Consigne:
D'après l'extrait à lire, qui a fait découvrir Hâfez à l'Occident, et à partir de quelle époque ?

Extrait à lire:
Une demeure perdue quelque part entre rêve et réalité, dans les sables du désert égyptien ou sur les flots de la Méditerranée. Tournée vers l'horizon, les horizons divers... Les horizons de l'Est et de l'Ouest, comme disaient les anciens Egyptiens... Une demeure un peu folle, pour abriter des rêves un peu fous, des passions, des émotions, des coups de coeur...
L'odeur des cheveux
Je suis enivré sans arrêt
par le parfum de tes cheveux.
Je suis détruit, à chaque instant,
par tes magiques, traîtres yeux.
Après d'aussi longue patience,
mon Dieu ! verrai-je enfin la nuit
Où j'allumerai ma chandelle
dans l'arcade de tes sourcils ?
Ma clairvoyance est une ardoise
que je chéris matin et soir,
Car elle est comme le miroir
qui reflète ta mouche hindoue.
Si tu veux embellir ce monde
pour autant que l'éternité,
Dis au vent d'écarter ton voile
de ta face, pour un instant.
Si tu veux abolir la loi
qui rend ce monde périssable,
Crève l'écran de tes cheveux :
il s'en répandra mille vies.
Le vent et moi sommes deux gueux,
des vagabonds, des inutiles.
Nous sommes enivrés tous deux
par ton parfum et par tes yeux.
Bravo ! Hâfez s'est libéré
de ce monde comme de l'autre.
L'humble poussière de ton seuil
est la seule chère à ses yeux.

(Hâfez Shirâzi, 'eshq-o 'âsheq-o ma'shuq / L'Amour, l'amant, l'aimé, ghazal tirés du Divân, ghazal 94, XIVe s.)
C'est beau, n'est-ce pas ? Nous faisons à travers ce poème connaissance avec la poésie persane et arabe. Nous reparlerons prochainement d'Hâfez Shirâzi, qui est sans conteste l'un des plus grands poètes persans, et de ce genre particulier qu'est le ghazal arabe, qui a été repris par la littérature persane. Dernier mot : ce ghazal est d'autant plus intéressant qu'il montre la portée érotique de la chevelure dans le monde arabo-persan. Je vous incite enfin à relire Baudelaire et ce qu'il a écrit sur la chevelure ; on y retrouve des accents proches... Pas très étonnant quand on sait que les romantiques, dès le début du XIXe s. , ont fait découvrir Hâfez à l'Occident.

Données extraites:
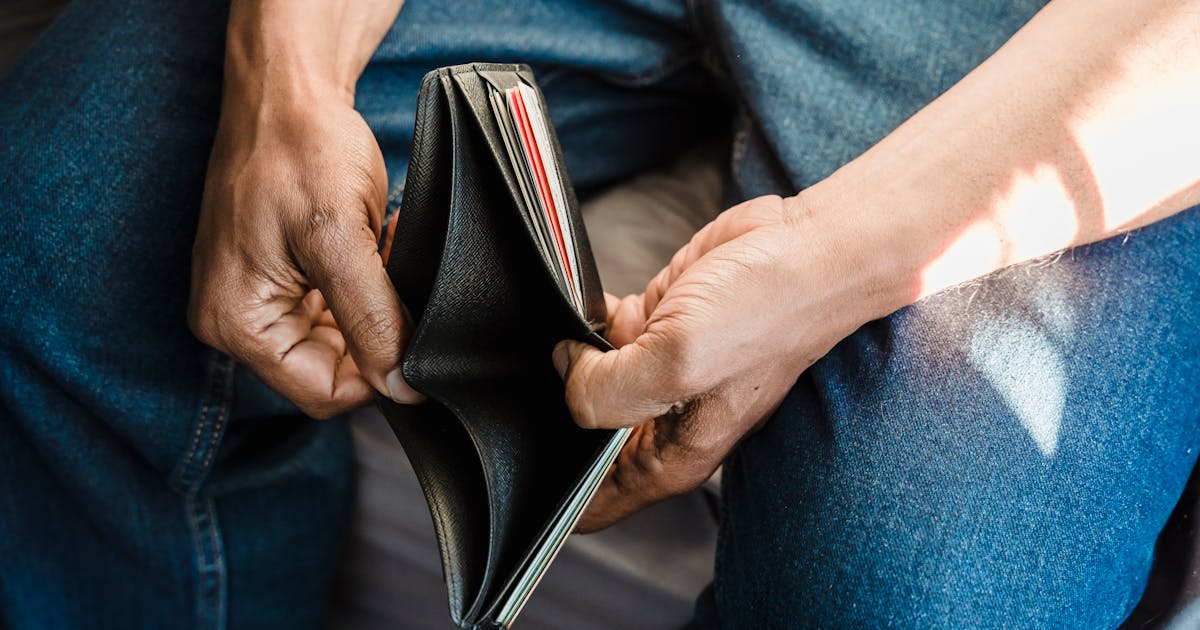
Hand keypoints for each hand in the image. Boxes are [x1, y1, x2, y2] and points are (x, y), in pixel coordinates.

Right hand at [188, 81, 419, 418]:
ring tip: (380, 254)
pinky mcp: (281, 278)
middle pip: (330, 370)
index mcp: (236, 322)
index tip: (411, 333)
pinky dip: (366, 287)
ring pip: (340, 341)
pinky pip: (335, 310)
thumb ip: (372, 320)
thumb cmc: (299, 147)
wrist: (287, 90)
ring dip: (374, 307)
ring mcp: (259, 298)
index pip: (322, 392)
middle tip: (393, 278)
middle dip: (375, 332)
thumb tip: (401, 385)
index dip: (376, 373)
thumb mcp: (340, 239)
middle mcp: (237, 319)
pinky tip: (375, 249)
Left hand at [555, 194, 882, 530]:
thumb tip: (566, 372)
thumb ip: (605, 388)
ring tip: (566, 336)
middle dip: (555, 413)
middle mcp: (662, 422)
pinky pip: (598, 334)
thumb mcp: (678, 361)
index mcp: (670, 457)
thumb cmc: (767, 311)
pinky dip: (585, 319)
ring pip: (584, 382)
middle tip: (543, 380)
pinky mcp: (656, 325)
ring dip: (568, 359)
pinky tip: (588, 305)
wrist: (809, 248)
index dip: (554, 488)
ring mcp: (658, 373)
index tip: (527, 453)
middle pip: (581, 440)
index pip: (592, 505)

Votre réponse:
Les romantiques, dès le début du XIXe siècle.